**TASK STATEMENT**
Each line of the data below from the one holding "nineteenth century?" to the one holding "attachment and hiding", inclusive, is to be reproduced exactly; no other line belongs in the answer.

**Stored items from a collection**
###

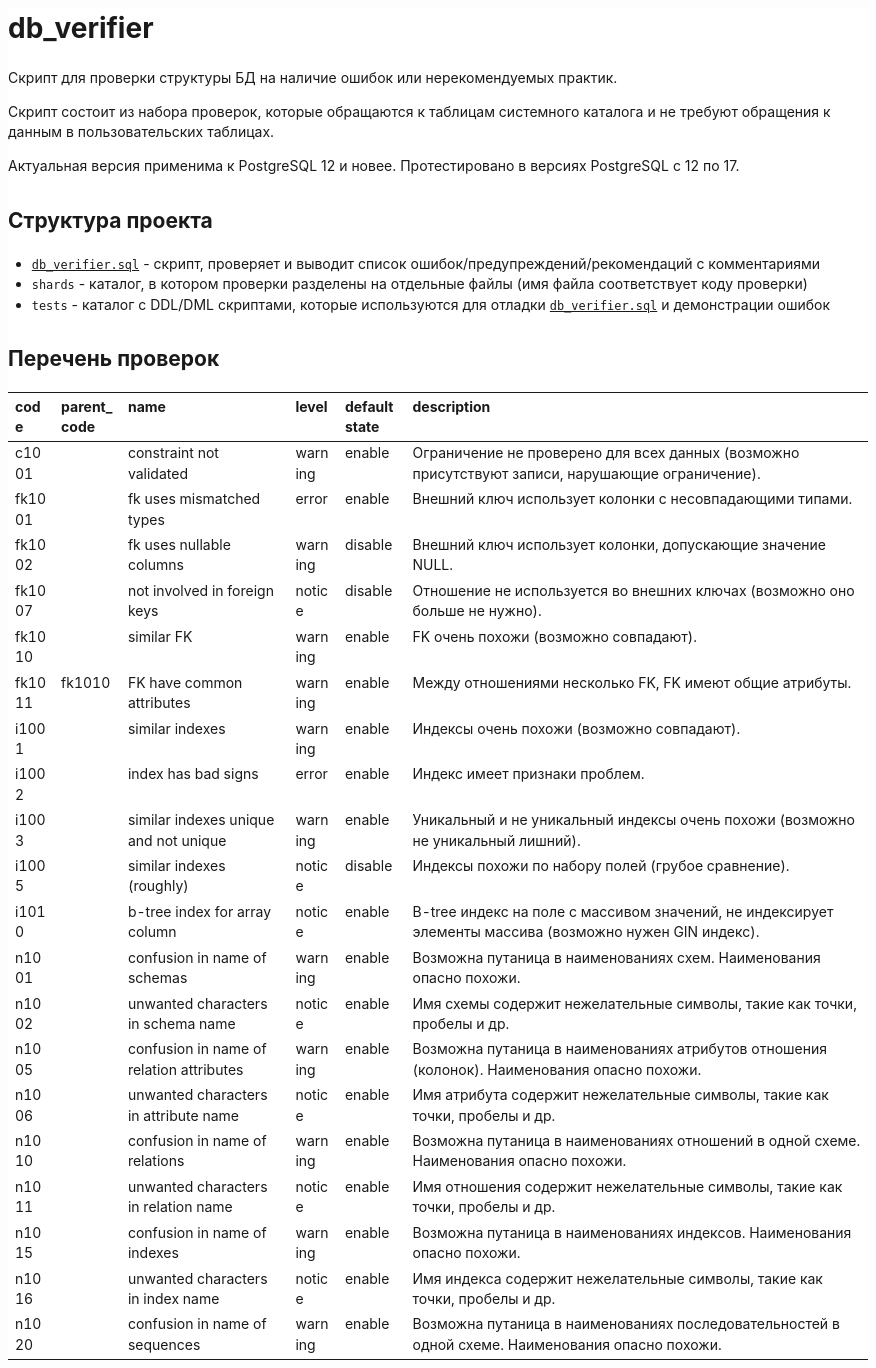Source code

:# db_verifier

Скрипт для проверки структуры БД на наличие ошибок или нерекомендуемых практик.

Скрипт состоит из набора проверок, которые обращаются к таблицам системного каталога и не требуют обращения к данным в 
пользовательских таблицах.

Актуальная версия применима к PostgreSQL 12 и новее. Протестировано в версиях PostgreSQL с 12 по 17.

## Структура проекта

* [`db_verifier.sql`](db_verifier.sql) - скрипт, проверяет и выводит список ошибок/предупреждений/рекомендаций с комментариями
* `shards` - каталог, в котором проверки разделены на отдельные файлы (имя файла соответствует коду проверки)
* `tests` - каталог с DDL/DML скриптами, которые используются для отладки [`db_verifier.sql`](db_verifier.sql) и демонстрации ошибок

## Перечень проверок

| code   | parent_code | name                                     | level    | default state | description                                                                                                                          |
|:-------|:------------|:-----------------------------------------|:---------|:--------------|:-------------------------------------------------------------------------------------------------------------------------------------|
| c1001  |             | constraint not validated                 | warning  | enable        | Ограничение не проверено для всех данных (возможно присутствуют записи, нарушающие ограничение).                                     |
| fk1001 |             | fk uses mismatched types                 | error    | enable        | Внешний ключ использует колонки с несовпадающими типами.                                                                             |
| fk1002 |             | fk uses nullable columns                 | warning  | disable       | Внешний ключ использует колонки, допускающие значение NULL.                                                                          |
| fk1007 |             | not involved in foreign keys             | notice   | disable       | Отношение не используется во внешних ключах (возможно оно больше не нужно).                                                          |
| fk1010 |             | similar FK                               | warning  | enable        | FK очень похожи (возможно совпадают).                                                                                                |
| fk1011 | fk1010      | FK have common attributes                | warning  | enable        | Между отношениями несколько FK, FK имеют общие атрибуты.                                                                             |
| i1001  |             | similar indexes                          | warning  | enable        | Индексы очень похожи (возможно совпадают).                                                                                           |
| i1002  |             | index has bad signs                      | error    | enable        | Индекс имеет признаки проблем.                                                                                                       |
| i1003  |             | similar indexes unique and not unique    | warning  | enable        | Уникальный и не уникальный индексы очень похожи (возможно не уникальный лишний).                                                     |
| i1005  |             | similar indexes (roughly)                | notice   | disable       | Индексы похожи по набору полей (грубое сравнение).                                                                                   |
| i1010  |             | b-tree index for array column            | notice   | enable        | B-tree индекс на поле с массивом значений, не индексирует элементы массива (возможно нужен GIN индекс).                              |
| n1001  |             | confusion in name of schemas             | warning  | enable        | Возможна путаница в наименованиях схем. Наименования опасно похожи.                                                                  |
| n1002  |             | unwanted characters in schema name       | notice   | enable        | Имя схемы содержит нежелательные символы, такие как точки, пробелы и др.                                                             |
| n1005  |             | confusion in name of relation attributes | warning  | enable        | Возможна путаница в наименованиях атрибутов отношения (колонок). Наименования опасно похожи.                                         |
| n1006  |             | unwanted characters in attribute name    | notice   | enable        | Имя атрибута содержит нежелательные символы, такие как точки, пробелы и др.                                                          |
| n1010  |             | confusion in name of relations           | warning  | enable        | Возможна путаница в наименованиях отношений в одной схеме. Наименования опасно похожи.                                               |
| n1011  |             | unwanted characters in relation name     | notice   | enable        | Имя отношения содержит нежелательные символы, такие как точки, пробелы и др.                                                         |
| n1015  |             | confusion in name of indexes             | warning  | enable        | Возможна путаница в наименованиях индексов. Наименования опасно похожи.                                                              |
| n1016  |             | unwanted characters in index name        | notice   | enable        | Имя индекса содержит нежелательные символы, такие как точки, пробелы и др.                                                           |
| n1020  |             | confusion in name of sequences           | warning  | enable        | Возможна путаница в наименованиях последовательностей в одной схеме. Наименования опасно похожи.                                     |
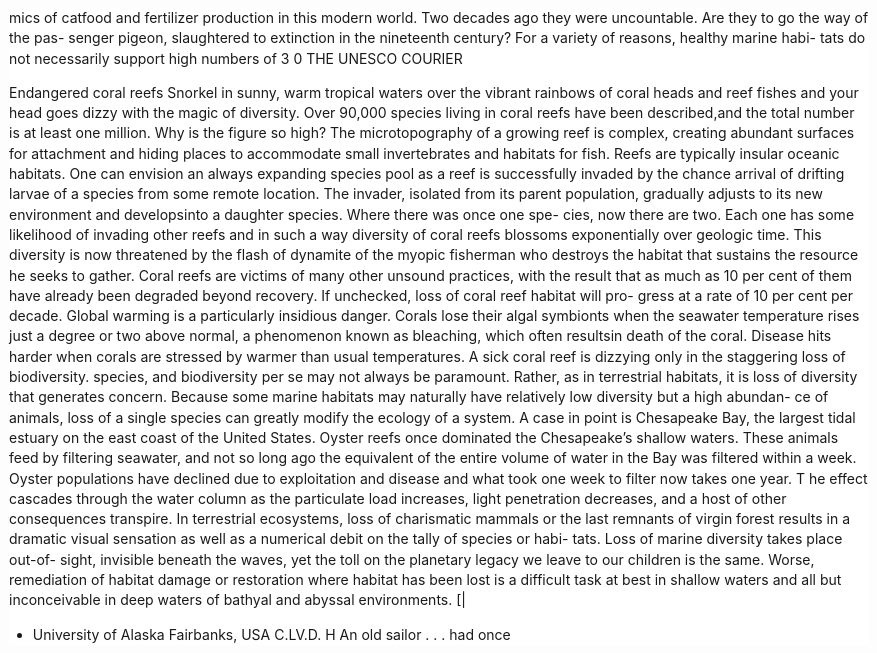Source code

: mics of catfood and fertilizer production in this 
modern world. Two decades ago they were 
uncountable. Are they to go the way of the pas- 
senger pigeon, slaughtered to extinction in the 
nineteenth century? 
For a variety of reasons, healthy marine habi- 
tats do not necessarily support high numbers of 
3 0 THE UNESCO COURIER 
 
Endangered coral reefs 
Snorkel in sunny, warm tropical waters over the vibrant rainbows of coral heads and reef fishes 
and your head goes dizzy with the magic of diversity. Over 90,000 species living in coral 
reefs have been described,and the total number is at least one million. Why is the figure so 
high? The microtopography of a growing reef is complex, creating abundant surfaces for 
attachment and hiding places to accommodate small invertebrates and habitats for fish. 
Reefs are typically insular oceanic habitats. One can envision an always expanding species 
pool as a reef is successfully invaded by the chance arrival of drifting larvae of a species 
from some remote location. The invader, isolated from its parent population, gradually adjusts 
to its new environment and developsinto a daughter species. Where there was once one spe- 
cies, now there are two. Each one has some likelihood of invading other reefs and in such a 
way diversity of coral reefs blossoms exponentially over geologic time. 
This diversity is now threatened by the flash of dynamite of the myopic fisherman who 
destroys the habitat that sustains the resource he seeks to gather. Coral reefs are victims of 
many other unsound practices, with the result that as much as 10 per cent of them have 
already been degraded beyond recovery. If unchecked, loss of coral reef habitat will pro- 
gress at a rate of 10 per cent per decade. Global warming is a particularly insidious danger. 
Corals lose their algal symbionts when the seawater temperature rises just a degree or two 
above normal, a phenomenon known as bleaching, which often resultsin death of the coral. 
Disease hits harder when corals are stressed by warmer than usual temperatures. A sick 
coral reef is dizzying only in the staggering loss of biodiversity. 
species, and biodiversity per se may not always 
be paramount. Rather, as in terrestrial habitats, 
it is loss of diversity that generates concern. 
Because some marine habitats may naturally 
have relatively low diversity but a high abundan- 
ce of animals, loss of a single species can greatly 
modify the ecology of a system. A case in point 
is Chesapeake Bay, the largest tidal estuary on 
the east coast of the United States. Oyster reefs 
once dominated the Chesapeake’s shallow 
waters. These animals feed by filtering seawater, 
and not so long ago the equivalent of the entire 
volume of water in the Bay was filtered within a 
week. Oyster populations have declined due to 
exploitation and disease and what took one week 
to filter now takes one year. T he effect cascades 
through the water column as the particulate load 
increases, light penetration decreases, and a host 
of other consequences transpire. 
In terrestrial ecosystems, loss of charismatic 
mammals or the last remnants of virgin forest 
results in a dramatic visual sensation as well as a 
numerical debit on the tally of species or habi- 
tats. Loss of marine diversity takes place out-of- 
sight, invisible beneath the waves, yet the toll on 
the planetary legacy we leave to our children is 
the same. Worse, remediation of habitat damage 
or restoration where habitat has been lost is a 
difficult task at best in shallow waters and all but 
inconceivable in deep waters of bathyal and 
abyssal environments. [| 
* University of Alaska Fairbanks, USA 
C.LV.D. H 
An old sailor . . . had once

###

**RESPONSE**
nineteenth century? 
For a variety of reasons, healthy marine habi- 
tats do not necessarily support high numbers of 
3 0 THE UNESCO COURIER 
 
Endangered coral reefs 
Snorkel in sunny, warm tropical waters over the vibrant rainbows of coral heads and reef fishes 
and your head goes dizzy with the magic of diversity. Over 90,000 species living in coral 
reefs have been described,and the total number is at least one million. Why is the figure so 
high? The microtopography of a growing reef is complex, creating abundant surfaces for 
attachment and hiding places to accommodate small invertebrates and habitats for fish. 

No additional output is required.